I was originally going to respond to the NaBloPoMo prompt, “Are you good at hiding your feelings, or is your face an open book?” but something else related to the topic of Masks has been on my mind lately, namely, do you hide from your roots?
There used to be an expression when I was young, “forgetting where you came from.” It was used in talking about people with humble beginnings who had risen to great heights, like Donald Trump being from Rego Park in Queens, NY. Rego Park is a nice enough neighborhood, but it will never have the same status as being from Jamaica Estates. Or Gramercy Park in Manhattan. One of the highest compliments anyone could pay such a person was that “he hasn’t forgotten where he came from”; to “forget where you came from” was despicable.
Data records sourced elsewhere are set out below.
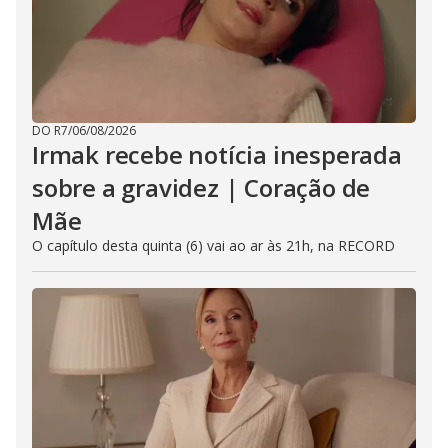
DO R7
/
06/08/2026
Irmak recebe notícia inesperada
sobre a gravidez | Coração de
Mãe
O capítulo desta quinta (6) vai ao ar às 21h, na RECORD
And it’s on my mind lately because I know two people who seem to have forgotten Where They Came From. One of them is my own daughter, who has apparently decided that her parents are too ordinary for her to bother staying in touch with. Or maybe it’s that our house, all 950 square feet of it, is too modest. It may even be that she has unhappy memories of growing up among us, though that was never an excuse for blowing off Family. Be that as it may, she recently acquired a hot-shot job with an international company that involves jetting back and forth across the Atlantic – I won’t say where – and other than apprising us of that fact (after telling her immediate world on Facebook), she hasn’t said a word to us about her life. Or her husband, or their children. The situation has gone on for so long that I’m not sure it can ever be repaired, and that’s not something anyone should be able to say about her children.
The other is an old friend of my husband’s from grade school. These two boys were over at each other’s houses every day, and were as close as brothers. They stayed in touch through high school and college, and even after military service, for a time. But military service seemed to change things between them, as (despite having a college degree before enlistment) my husband was assigned to the enlisted ranks, and this other fellow became an officer. After the service, he and his wife had us out to their home a few times, and we had them to ours; they lived on Long Island, in increasingly tony neighborhoods, and we lived in Queens, not too far from where we had grown up. He went on to a career in nuclear physics, my husband went into occupational safety and health. And one day, this guy simply stopped writing, and didn’t return telephone calls. We never figured out why.
Recently, my husband went to some trouble to look him up on the internet. He’s now living in the Southwest – I’m being deliberately vague – but he has an important position in his community, and is very obviously among the ranks of the Successful. My husband got an address for him and sent him a note, together with his e-mail address and an invitation to renew the friendship. That was three weeks ago, and he hasn’t heard a thing.
Meanwhile, over on Facebook, I’ve reconnected with a number of people who are cousins, or friends of cousins, from the old neighborhood. It’s so much fun to talk about the old haunts, to catch up on one another’s lives, to see what we all look like now – you can see the resemblance to who they were 40 years ago – just to reconnect. When we are “together,” even via the internet, the masks come off, and we are still pretty much the same group who enjoyed laughs together, and shared the torments of Catholic school (about which we laugh, now). Every once in so often, one or another of us will reconnect with yet another branch of the family, and the fun starts all over again.
I feel sorry for my daughter, and for my husband’s friend. Sure, it’s nice to have the toys and props to impress your new friends – maybe – I mean, aren’t you always on display? Don’t you always have to wear that mask? When do you get to be yourself, to slip and say “cawfey” when referring to your morning beverage, instead of whatever pronunciation of “coffee” is locally acceptable? Or talk about what it was like to move from a four-room railroad flat in Ridgewood to a single-family house in Maspeth? (A railroad flat is an apartment with rooms just like a railroad car – you have to walk through all the rooms, even the bedrooms, to get from front to back. A lot of Brooklyn and Queens apartments were railroad flats.)
Home has a lot of definitions: Home is where you hang your hat, home is where, when you go there, they have to take you in, home is where the heart is – my favorite came from the German author, Max Frisch: “Home is where we understand the people, and they understand us.” Home is where you can take the mask off. Home is where you came from.
Don’t forget where you came from. The loss is permanent.